10. Cut back on distractions
When you’re trying to keep your brain focused on the task at hand, it’s helpful to cut back on distractions. Turn off the TV and put your phone away. If you’re working from home, unplug from the Internet for an hour or two; turn off any screens that might be tempting you to check Facebook or Twitter every five minutes.
If you’re having trouble staying focused despite all this, consider using “do not disturb” mode on your phone for extended periods of time—or even just keep it in another room so that it can’t ring or vibrate when someone calls or texts!
It’s also important not to get too comfortable when trying to boost brainpower: sitting in one position for too long can lead to blood clots and other circulation problems, which will make it harder for blood vessels throughout the body (including those in your brain) to deliver oxygen and nutrients where they are needed most. When possible, take breaks every 15 minutes by standing up and walking around a bit—even if all you do is go into another room briefly before returning again! Certain types of exercise can also help increase focus while boosting energy levels at once; try walking briskly outside or doing yoga stretches.
11. Journal daily.
Keeping a journal is one of the best ways to boost your brainpower. It helps you stay organized, remember things, and keep track of your thoughts. When you’re busy with life (and especially if you have kids), it can be hard to find time for yourself and make sure everything is going according to plan. Keeping a journal allows you to stay on track with your goals and organize your day in an efficient manner so that you can spend more time doing things that matter most to YOU!
12. Put dreams into motion.
The more you have in your life that you’re looking forward to and working toward, the more motivated and focused you’ll be. If you don’t have any big goals for your future, it can be easy to get discouraged by the daily challenges of being a mom, because your life will seem like one long succession of chores and responsibilities with no end in sight.
Even if your dreams aren’t particularly big (such as wanting better control over money), they’ll still help motivate you by giving meaning to all the hard work that goes into being a parent—and also by making sure that each day’s accomplishments are building toward something bigger than just surviving another day.

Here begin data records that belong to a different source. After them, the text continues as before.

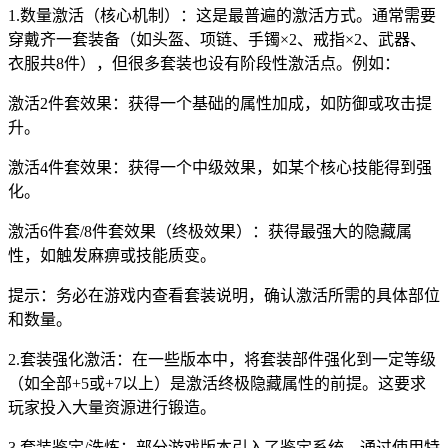
1.数量激活（核心机制）：这是最普遍的激活方式。通常需要
穿戴齐一套装备（如头盔、项链、手镯×2、戒指×2、武器、
衣服共8件），但很多套装也设有阶段性激活点。例如：
激活2件套效果：获得一个基础的属性加成，如防御或攻击提
升。
激活4件套效果：获得一个中级效果，如某个核心技能得到强
化。
激活6件套/8件套效果（终极效果）：获得最强大的隐藏属
性，如触发麻痹或技能质变。
提示：务必在游戏内查看套装说明，确认激活所需的具体部位
和数量。
2.套装强化激活：在一些版本中，将套装部件强化到一定等级
（如全部+5或+7以上）是激活终极隐藏属性的前提。这要求
玩家投入大量资源进行锻造。
3.套装鉴定/洗炼：部分游戏版本引入了鉴定系统。通过使用特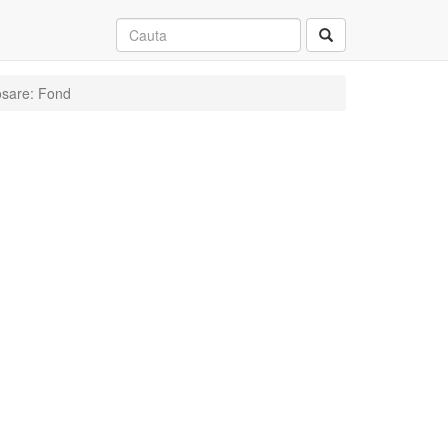
dosare: Fond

13.Take a class or training program.
As a mom, you are likely to be busy with your family and household responsibilities. It is important to take time for yourself to explore what you can do better and how others are doing it. Taking classes or training programs is a great way to do this! You can learn new skills, gain more confidence in your abilities, feel more energized and focused on the work you’re doing around the house–and even spend some quality time with other moms!
We hope you’ve enjoyed this list of ways to boost brainpower for moms. As we’ve seen, there are many things you can do to reduce stress and manage your time so that you feel more in control of your life. And if at first some of these tips don’t seem helpful, keep trying – it only takes a few minutes each day before they become a habit!
It’s clear that a mother’s brain needs to be in top shape in order to provide the best for her children. However, being a mom can often take its toll on our mental health as we are constantly managing so many things at once. Thankfully, there are plenty of ways you can boost your brainpower so that you feel more energized and less stressed.